Finding Secondary Sources Transcript
So, if you want to use World History Commons to find great secondary sources, there's a couple of different options.Teaching, Methods, and Reviews, all offer different types of secondary sources. Teaching are assignments, there are some syllabi, and the language of this particular, of World History Commons is that long teaching modules have four or more sources and short teaching modules have three or fewer sources. And so long and short teaching module refers to the number of primary sources that are associated with them. And when you click through onto a module in
Teaching, you'll generally see an overview, which provides you with a secondary source explanation of kind of what the module is about.

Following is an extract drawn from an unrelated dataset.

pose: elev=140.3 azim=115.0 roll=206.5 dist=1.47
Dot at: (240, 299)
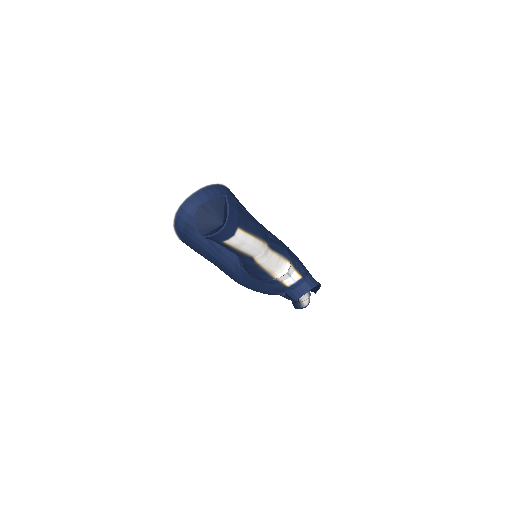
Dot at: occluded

Oftentimes, you will see an essay. The term "essay" refers to secondary source content that was created, most of the time, by a history teacher or faculty member. It can be an actual essay but it can also be a syllabus, it can be a bibliographic review. This is the content, this is the secondary source material generally under "essay." And then you will see primary sources that are associated with that lesson, the bibliography, and the credits. Another place to look for secondary sources on World History Commons is under Methods. Methods is when you are trying to figure out
how to teach type of source, say newspapers, or you're doing music. And here the entry point is the methodology. Like, you're starting with the how to teach this source. And then, say if you go and you look at analyzing
music, which is one of the Methods sections. It will start, it will give you an essay, you'll have your overview, and in particular, these are incredibly useful if you have no idea where to start teaching a particular topic. Many people are great with text but they struggle when they get outside of text. So Methods is a great place to start with new sources, that perhaps aren't in your expertise. Reviews are generally website reviews or source reviews, collection reviews done by history teachers, history faculty, and they will allow you to kind of get a general sense of the usefulness of a particular collection or of a particular website. They're reasonably abbreviated, so in the course of five minutes you'll have a sense of whether or not this is gonna be a useful source for you and that may save you a good bit of time instead of trying to search through fifteen different websites to find out if they're any good. If you just look at a series of reviews, the review collections, and websites, you might get a sense of what might work for your class. And so those are three ways in which I use World History Commons to find secondary sources.